Minister, ik heb twee vragen: een vraag van technische aard en een andere. De eerste betreft dat uitstel, van 31 januari tot 20 mei. Dat is pas op 23 april aan de gemeenten gecommuniceerd. Door die korte periode is differentiatie, gelet op de procedure die noodzakelijkerwijze moet worden gevolgd indien men een onderscheid wil maken in aanslagvoeten voor verschillende doelgroepen in een gemeente, eigenlijk zeer moeilijk. Er hoort immers ook een advies te worden gevraagd van de Vlaamse Belastingdienst, dat ook wel een tijdje op zich kan laten wachten, indien men die keuze maakt. De gemeenten hadden dus eigenlijk enkel de mogelijkheid om het globale tarief enigszins te verlagen, indien ze dat opportuun vonden. Minister, wat is de reden voor deze zeer korte deadline, van de beslissing van het decreet tot het moment dat ook de gemeenteraad zou moeten beslissen? Hoe is het overleg daarover met de lokale besturen gebeurd?

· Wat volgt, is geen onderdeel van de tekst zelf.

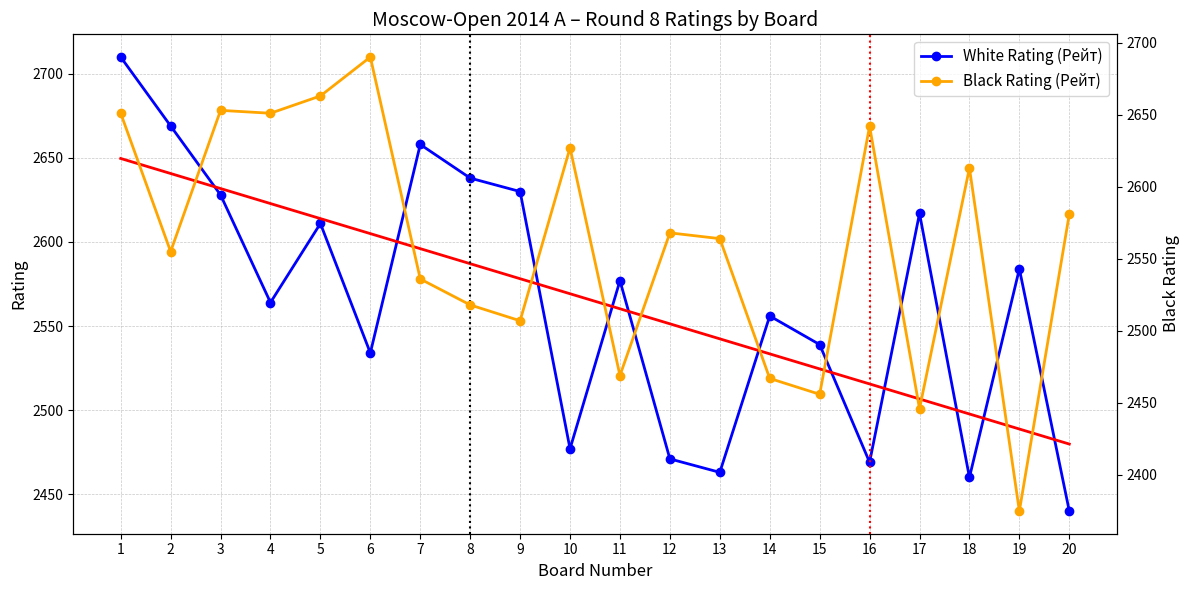

At which category is the sum across all series the highest?

1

Minister Diependaele heeft het woord.
Laat mij beginnen met een uitsmijter. Het decreet waar u naar verwijst, het decreet tot tijdelijke afwijking van de Vlaamse Codex Fiscaliteit als gevolg van de coronacrisis, is op 15 april 2020 unaniem door het Vlaams Parlement goedgekeurd. Er waren toen geen opmerkingen, die nu wel naar boven komen.
Dit parlementair initiatief biedt aan de lokale besturen de mogelijkheid om nieuwe, aangepaste opcentiemen te bepalen voor de onroerende voorheffing en daarmee een bijdrage te leveren aan het matigen van de gevolgen van de coronacrisis. Voor het aanslagjaar 2020 waren de opcentiemen immers al vastgelegd eind januari toen nog niet duidelijk was wat ons te wachten stond.

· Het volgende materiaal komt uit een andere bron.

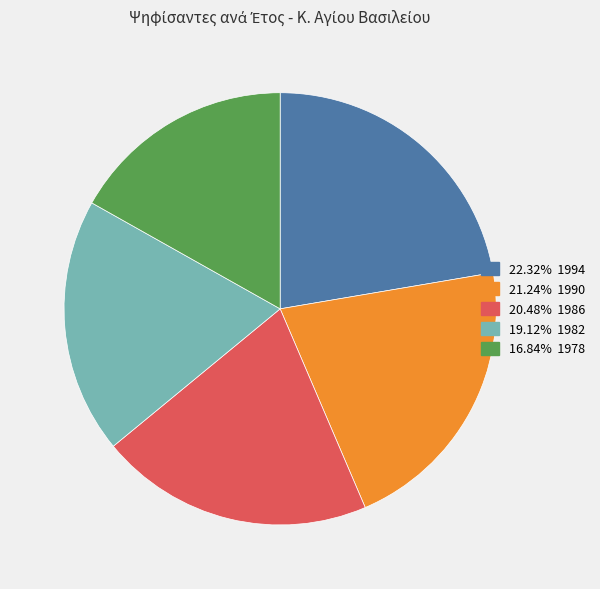

Does any single category account for the majority?

No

Een nieuw gemeenteraadsbesluit dient uiterlijk op 20 mei 2020 genomen te worden en uiterlijk op 31 mei 2020 aan de Vlaamse Belastingdienst te worden bezorgd.
Ik kan er wel inkomen dat dit kort dag is, maar dit zijn ongeziene tijden waarin snel beslist en geschakeld moet worden, op alle overheidsniveaus, en we vragen dit inderdaad ook van de steden en gemeenten.
Het blijft wel belangrijk om het bredere plaatje te zien. Zo wil ik benadrukken dat het inkohieringsproces voor de onroerende voorheffing een zeer sterk geautomatiseerd proces is. Dat kan ook niet anders, want er worden elk jaar ongeveer 3 miljoen aanslagbiljetten verstuurd en die verschillen ook nog eens per gemeente. Daarin worden niet alleen de kadastrale gegevens, maar ook gegevens van bijvoorbeeld het Rijksregister of de Kruispuntbank van de Sociale Zekerheid (KSZ) verwerkt, om een correcte belastingberekening te verzekeren. Hierbij moet er veel aandacht gaan naar kwaliteitscontrole. Elke dag telt in dit proces, dat maar van start kan gaan wanneer de opcentiemen definitief zijn vastgesteld.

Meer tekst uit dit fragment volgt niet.